I find Minsky's theory (one of his many, I remind you) unfactual but true. That is, I don't believe that music is meaningless either for its creators or for its listeners, since it is a form of communication among them, and also because (I feel) it somehow stimulates the communication of the individual with him/herself. However, Minsky's theory seems to explain my reaction to easy listening music, as well as to pornography. These things relieve their participants of, well, participation, while exercising those parts of their psyches that have a drive to communicate in the way both music and sex communicate. In either case, it may simply be that despite the urge for expression, the would-be expressor has nothing to say!

copyright Wikimedia Commons/IntroSpection
On the Internet I have found, among other things, photographs of penises. I am sure the model penises are attached to guys, but the pictures don't show to whom. The people who enjoy looking at seemingly disembodied penises don't care to whom they are attached. They are not parts of people but independent objects. They are not even parts of idols; Typ, Atyp and Ob are all missing. I won't speculate about the uses the pictures' admirers find for them, although they must be fantastical, as pictures are, after all, only pictures, unless of course they function as icons.
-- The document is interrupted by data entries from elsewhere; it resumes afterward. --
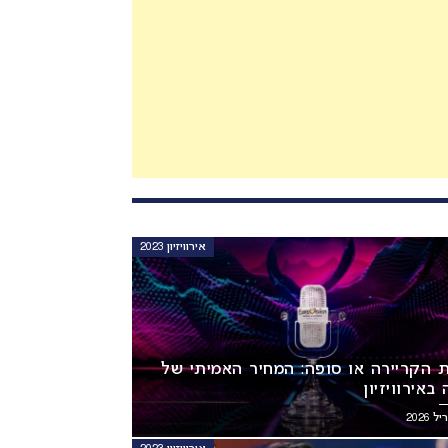
אירוויזיון 2023
 הקריירה או סופה: המחיר האמיתי של
 באירוויזיון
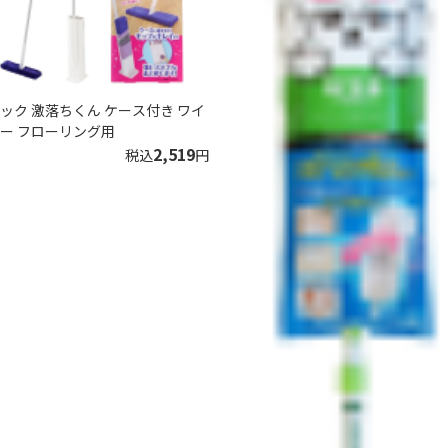
ック 激落ちくん ケース付き ワイ
ー フローリング用
2,519
税込
円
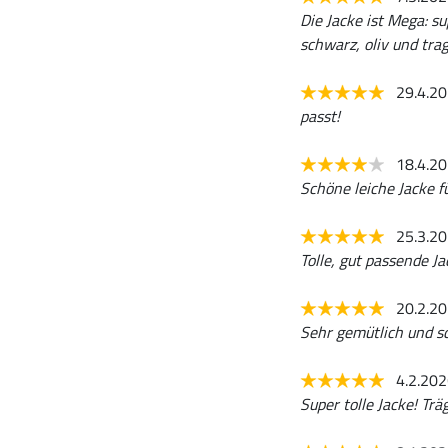
Die Jacke ist Mega: su
schwarz, oliv und tra
29.4.2
passt!
18.4.2
Schöne leiche Jacke 
25.3.2
Tolle, gut passende Ja
20.2.2
Sehr gemütlich und s
4.2.20
Super tolle Jacke! Trä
Penises, however, are NOT only penises. Those which are not attached to people are useless; they have no independent lives. Neither have those which ARE attached to people, despite all the old jokes. (Is a penis an extension of its man or is a man an extension of his penis? Are those of you becoming excited by reading the word "penis" imagining a specific person who happens to possess one?) As Maria Muldaur and her predecessors sang, "It ain't the meat, it's the mo-tion.... It ain't the wave it's the o-cean...."

The glorification of the general blurs the individual into nothing more than a part of the body politic. Maybe this is why Buddhism never impressed me; I don't fancy being God's elbow (and to be fair to those of you who believe God is within us, I don't fancy God's being my elbow either). The glorification of the part degrades the individual from which it is extracted and who is, after all, not separate from the part. Zoom in, zoom out. Perspective is all.

nice guy, not for me

copyright Wikimedia Commons/Tsui
Are we still talking about love? Do we have a definition yet? (Did we really expect one? Ask your teddy bear.) Oh dear, we've rambled. I'll admit we did so by design. However, by way of rambling back, I leave you with another short(er) excerpt from Tzaddik:

THE MONSTER

Once upon a time there was a monster. This monster's name was Love. In this monster's name people enslaved one another, caused one another unspeakable (and sometimes very satisfying) anguish, did one another irreparable and often fatal harm, and occasionally, not without reserve (on the part of the participants and of this chronicler) made each other very, very happy.

[Japanese] Emperor Gozu (posthumously deified as Susanoo-no-Mikoto) kills a dragon to save Princess Inada. Artist: Utagawa Kuniteru.